CHECK YOUR UNDERSTANDING:
- A) From the passage below on personal identity, list each change that the text imagines happening to Joan.
- B) Carry on the passage below on personal identity and the Internet, starting after its final sentence.

What makes us, us? What is it about a person that makes him/her uniquely that person? If he/she – let’s call her Joan – has plastic surgery and changes her face completely, is it still Joan? We would say that, yes, it is - in which case ”self” is not merely physical appearance. And if Joan has a stroke and in consequence changes her personality, is she still Joan?
It’s not that easy to define what makes us, us. Even for ourselves it isn’t easy. We should know what makes us, us, shouldn’t we? If Joan loses her memory, is she still who she thinks she is? If she doesn’t remember who she was, how can she know who she is now? Surely, without a memory, any knowledge about who she is, is false.
All these questions become even more difficult to answer when we enter the world of the Internet, for here – the virtual world – “self” becomes somewhat murky.
Most of the people with whom we communicate on, say, Facebook, are represented by the words we see on our screens. Those are what we “hear”; although we see the words, it is as if we hear them. If we haven’t met our interlocutor, we project a voice on what we imagine it would sound like.

Dataset entries:
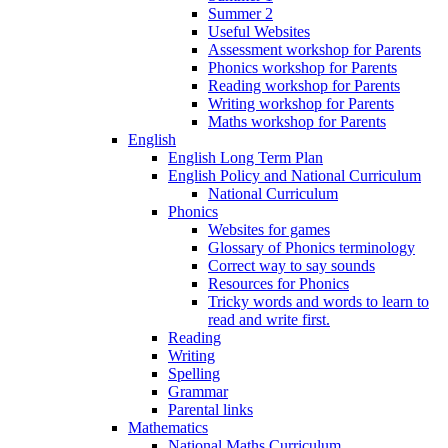
Summer 2
Useful Websites
Assessment workshop for Parents
Phonics workshop for Parents
Reading workshop for Parents
Writing workshop for Parents
Maths workshop for Parents
English
English Long Term Plan
English Policy and National Curriculum
National Curriculum
Phonics
Websites for games
Glossary of Phonics terminology
Correct way to say sounds
Resources for Phonics
Tricky words and words to learn to
read and write first.
Reading
Writing
Spelling
Grammar
Parental links
Mathematics
National Maths Curriculum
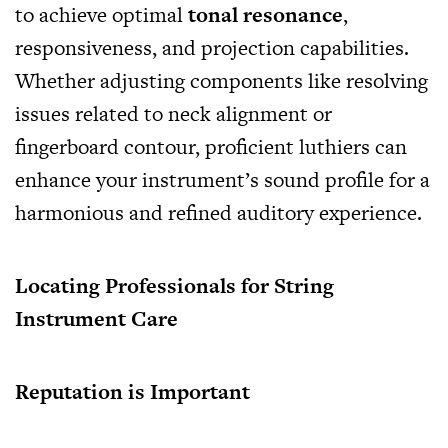
to achieve optimal
tonal resonance
,
responsiveness, and projection capabilities.
Whether adjusting components like resolving
issues related to neck alignment or
fingerboard contour, proficient luthiers can
enhance your instrument’s sound profile for a
harmonious and refined auditory experience.
Locating Professionals for String
Instrument Care
Reputation is Important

RESULTS IN ORDER:
- A)
- She has plastic surgery and changes her face completely.
- She has a stroke and, in consequence, her personality changes.
- She loses her memory.

- B)
As difficult as it is to really grasp, that is how we are to the people with whom we communicate. Our “self” is how we project it and how others perceive and see it. No matter how hard we try, we are what we are according to how the other side supposes we are.
Let me just stop for a moment to state that this particular blog entry is not about the dangers of false identities and all the wild stories we hear and read about in relation to the dangers of the Internet, so beloved by the media.
This is about “self”, difficult enough to define and even more so when it is in the virtual world.
So if “self” is what others decide it is, what is the implication for us when we log off? If our “self” depends on others, does it also mean that we exist only because others recognize our existence?
Nietsche made a somewhat similar comment about consciousness: “Consciousness developed out of the need for individuals to communicate. As such, consciousness does not really belong to a man’s individual existence but rather to his social or herd nature.”
Nietsche, who died 111 years ago, didn’t have the advantage of being in the age of the Internet and social media such as facebook. But we do. Do we go along with the scary thought that we are what others think we are? In other words, do we not have a personality of our own, but only what others make of it? And that imponderable “self”: Is there no such thing as such, but rather, it is relative and as multifarious as the number of people who communicate with us?